REP. JERRY NADLER: The special prosecutor is limited in scope. His job was limited in scope and limited to crimes. What Congress has to do is look at a broader picture. We are in charge -- we have the responsibility of protecting the rule of law, of looking at obstructions of justice, abuses of power, at corruption, in order to protect the rule of law so that our democratic institutions are not greatly damaged by this president.

DANA BASH, CNN: On that very note, if Robert Mueller comes out in his report and suggests very strongly or states flat out that he agrees with you that the president obstructed justice, or that the president may have committed some crime that DOJ guidelines don't allow to be indicted, will you begin impeachment proceedings?

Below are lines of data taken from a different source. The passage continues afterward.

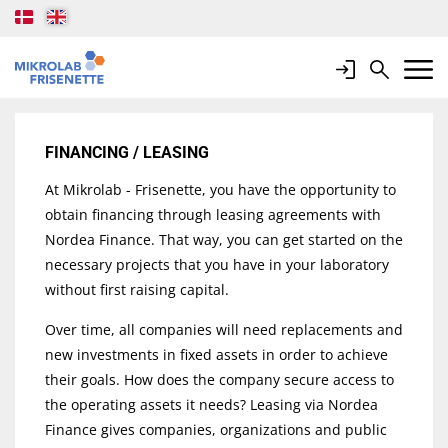
Login
Search
Mobile 
FINANCING / LEASING
At Mikrolab - Frisenette, you have the opportunity to
obtain financing through leasing agreements with
Nordea Finance. That way, you can get started on the
necessary projects that you have in your laboratory
without first raising capital.
Over time, all companies will need replacements and
new investments in fixed assets in order to achieve
their goals. How does the company secure access to
the operating assets it needs? Leasing via Nordea
Finance gives companies, organizations and public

NADLER: It's way too early to speculate about that. Remember the -- it is true that the Justice Department thinks that they cannot indict a sitting president no matter what the evidence. As a matter of law. And that's what makes it even more important that all the evidence be given to Congress and the American people, because while the normal rule is, and it's a good rule, that if you aren't indicting someone because you don't have enough evidence, you don't then smear their name by saying they did these terrible things.

If you are not indicting someone because you can't as a matter of law then you can't hold the president accountable. The only other institution that can is Congress and you should not then hide the evidence, because that converts it into a cover-up. Congress needs that evidence and the American people need that evidence and information to make judgments.